• [Testo fornito]
+===+

Da qualche tempo, a Sonnino, sta montando la polemica - da parte della cittadinanza - a causa di una problematica legata col civico cimitero. A parlare sono tutte quelle persone che hanno i propri cari sepolti nei loculi che si trovano in quella parte del camposanto sonninese, posta sotto sequestro praticamente un anno fa.

C’è, infatti, una zona interdetta al passaggio delle persone, che non consente ai parenti di rendere il doveroso omaggio ai propri congiunti deceduti e sepolti in quella zona.

+===+

• [Estratti delle voci]
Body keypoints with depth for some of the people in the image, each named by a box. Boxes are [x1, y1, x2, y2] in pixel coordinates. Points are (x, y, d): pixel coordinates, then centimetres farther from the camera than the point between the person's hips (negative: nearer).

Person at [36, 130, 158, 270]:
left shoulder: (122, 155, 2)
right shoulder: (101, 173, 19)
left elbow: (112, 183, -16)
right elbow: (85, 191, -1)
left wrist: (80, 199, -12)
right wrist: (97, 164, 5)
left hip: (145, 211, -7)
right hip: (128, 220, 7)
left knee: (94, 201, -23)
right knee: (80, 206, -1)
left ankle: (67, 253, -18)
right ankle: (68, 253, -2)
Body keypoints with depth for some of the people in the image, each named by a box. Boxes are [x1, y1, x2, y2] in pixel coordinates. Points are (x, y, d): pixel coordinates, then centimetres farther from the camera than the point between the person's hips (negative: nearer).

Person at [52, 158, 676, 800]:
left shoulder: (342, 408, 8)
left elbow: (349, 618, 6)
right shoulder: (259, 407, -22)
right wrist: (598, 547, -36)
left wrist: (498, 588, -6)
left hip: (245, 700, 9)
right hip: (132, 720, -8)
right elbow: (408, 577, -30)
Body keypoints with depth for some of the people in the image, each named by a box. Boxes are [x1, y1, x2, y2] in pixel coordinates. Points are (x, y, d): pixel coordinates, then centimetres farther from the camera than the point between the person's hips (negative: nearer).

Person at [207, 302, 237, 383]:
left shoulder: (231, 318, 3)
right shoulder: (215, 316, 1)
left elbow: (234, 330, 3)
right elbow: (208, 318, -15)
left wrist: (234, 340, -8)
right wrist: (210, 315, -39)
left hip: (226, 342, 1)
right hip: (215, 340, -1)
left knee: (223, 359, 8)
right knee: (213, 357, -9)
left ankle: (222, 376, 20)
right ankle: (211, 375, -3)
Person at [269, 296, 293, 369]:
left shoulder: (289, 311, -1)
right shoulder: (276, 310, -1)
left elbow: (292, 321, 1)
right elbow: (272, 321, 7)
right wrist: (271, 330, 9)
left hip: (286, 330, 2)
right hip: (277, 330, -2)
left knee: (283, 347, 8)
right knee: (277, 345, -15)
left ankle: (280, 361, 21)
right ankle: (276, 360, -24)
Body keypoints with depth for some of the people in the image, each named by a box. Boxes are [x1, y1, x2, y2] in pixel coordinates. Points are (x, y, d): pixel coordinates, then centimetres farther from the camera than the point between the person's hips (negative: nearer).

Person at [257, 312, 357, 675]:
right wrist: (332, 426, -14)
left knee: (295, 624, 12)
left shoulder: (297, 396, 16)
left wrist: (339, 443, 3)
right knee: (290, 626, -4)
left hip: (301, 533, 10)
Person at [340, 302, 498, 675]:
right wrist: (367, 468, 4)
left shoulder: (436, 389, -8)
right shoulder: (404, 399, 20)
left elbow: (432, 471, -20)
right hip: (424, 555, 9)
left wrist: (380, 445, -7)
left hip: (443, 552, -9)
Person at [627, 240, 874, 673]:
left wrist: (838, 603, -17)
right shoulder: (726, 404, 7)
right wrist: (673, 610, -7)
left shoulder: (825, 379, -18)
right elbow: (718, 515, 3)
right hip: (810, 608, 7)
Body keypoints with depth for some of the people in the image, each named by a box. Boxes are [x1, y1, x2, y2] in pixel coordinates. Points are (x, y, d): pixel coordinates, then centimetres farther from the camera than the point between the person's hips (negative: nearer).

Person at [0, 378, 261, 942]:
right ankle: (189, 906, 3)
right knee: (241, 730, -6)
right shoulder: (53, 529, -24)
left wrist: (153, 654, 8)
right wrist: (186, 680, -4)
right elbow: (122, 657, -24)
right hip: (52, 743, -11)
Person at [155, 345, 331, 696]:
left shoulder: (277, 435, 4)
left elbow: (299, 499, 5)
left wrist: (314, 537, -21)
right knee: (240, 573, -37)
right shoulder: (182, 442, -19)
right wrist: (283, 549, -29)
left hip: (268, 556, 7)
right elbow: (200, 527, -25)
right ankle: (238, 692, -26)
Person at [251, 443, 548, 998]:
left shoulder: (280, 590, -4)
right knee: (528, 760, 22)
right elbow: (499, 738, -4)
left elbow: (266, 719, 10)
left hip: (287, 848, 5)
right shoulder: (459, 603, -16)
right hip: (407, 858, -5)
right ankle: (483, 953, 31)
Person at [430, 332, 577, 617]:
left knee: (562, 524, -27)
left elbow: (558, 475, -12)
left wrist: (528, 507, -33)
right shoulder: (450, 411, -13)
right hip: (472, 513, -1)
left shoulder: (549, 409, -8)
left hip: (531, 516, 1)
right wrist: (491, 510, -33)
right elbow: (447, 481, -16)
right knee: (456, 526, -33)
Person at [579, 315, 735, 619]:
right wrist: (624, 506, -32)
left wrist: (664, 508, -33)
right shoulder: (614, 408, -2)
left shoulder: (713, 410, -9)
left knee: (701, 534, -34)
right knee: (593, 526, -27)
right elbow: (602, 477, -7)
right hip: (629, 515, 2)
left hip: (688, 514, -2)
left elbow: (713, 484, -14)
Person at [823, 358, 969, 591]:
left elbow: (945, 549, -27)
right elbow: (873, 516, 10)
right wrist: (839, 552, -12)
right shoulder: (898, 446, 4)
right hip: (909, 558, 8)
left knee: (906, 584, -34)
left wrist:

+===+

• [Attività]
a: Rispondi a queste domande sul testo sul cimitero di Sonnino:
(i) In quale comune si trova il cimitero di cui si parla?
(ii) Quando è stata posta sotto sequestro la parte del camposanto con i loculi?
(iii) Che cosa impedisce ai parenti la zona interdetta al passaggio?
b: Riporta il passo del testo sul cimitero di Sonnino compreso tra "Da qualche tempo, a" e "un anno fa.", estremi inclusi.
c: Prosegui il testo sul cimitero di Sonnino dal punto in cui si interrompe.

• [Soluzioni]
a:
(i) A Sonnino.
(ii) Praticamente un anno fa.
(iii) Di rendere il doveroso omaggio ai propri congiunti deceduti e sepolti in quella zona.

b:
Da qualche tempo, a Sonnino, sta montando la polemica - da parte della cittadinanza - a causa di una problematica legata col civico cimitero. A parlare sono tutte quelle persone che hanno i propri cari sepolti nei loculi che si trovano in quella parte del camposanto sonninese, posta sotto sequestro praticamente un anno fa.

c:
Sulla lunga durata del sequestro – in verità, non si sa ancora se e quando sarà tolto – ha espresso le sue preoccupazioni lo stesso sindaco Luciano De Angelis. Ricorderanno, i nostri lettori, quel che accadde nel mese di giugno del 2015. Da un loculo al quarto piano della zona nuova del cimitero era stata notata la fuoriuscita di un liquido organico e la vicenda aveva determinato l’intervento dei tecnici del Comune, che avevano provveduto a isolare quella zona del cimitero e a realizzare un primo intervento di bonifica: pulizia, lavaggio e successivo spargimento di calce in polvere. C’era poi stato anche un sopralluogo da parte di tecnici dell’azienda sanitaria locale. Il giorno successivo, non solo il loculo “incriminato” ma l’intera zona nuova del cimitero sonninese era stata sottoposta a sequestro da parte dei carabinieri in esecuzione di un’ordinanza dell’autorità giudiziaria. Ora le cose sono ancora ferme. E un po’ tutti sono in attesa di sapere come andrà a finire la vicenda e soprattutto se e quando quella zona sarà dissequestrata.